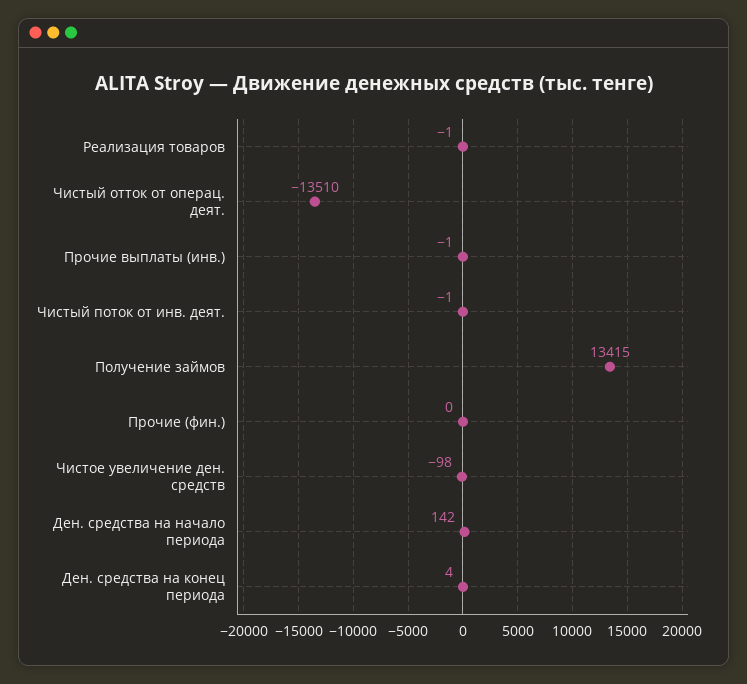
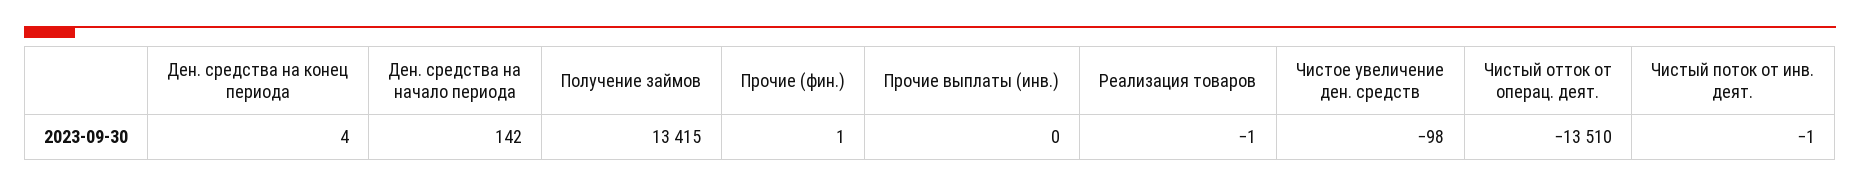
Прочие выплаты (инв.): -1 -> 0
Прочие (фин.): 0 -> 1

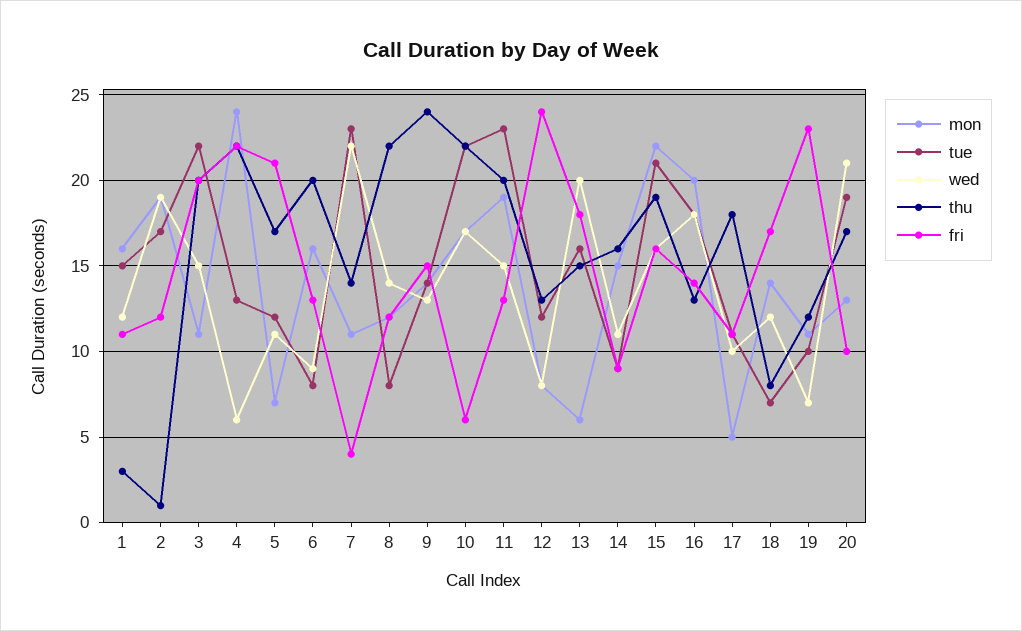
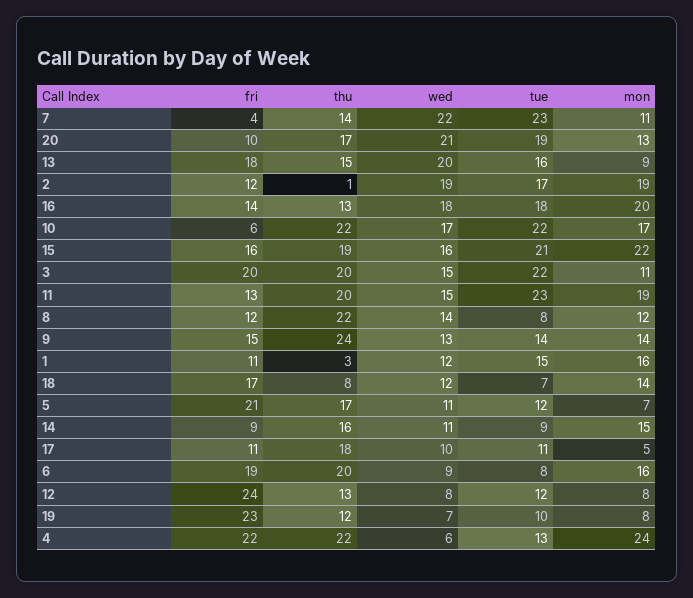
fri, 6: 13 -> 19
mon, 13: 6 -> 9
mon, 19: 11 -> 8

•••

▸ **TASK TO COMPLETE**
Your copy of the material above should be exact and free of pictures.

▸ **RESPONSE TO THE TASK**
Прочие выплаты (инв.): -1 -> 0
Прочие (фин.): 0 -> 1

fri, 6: 13 -> 19
mon, 13: 6 -> 9
mon, 19: 11 -> 8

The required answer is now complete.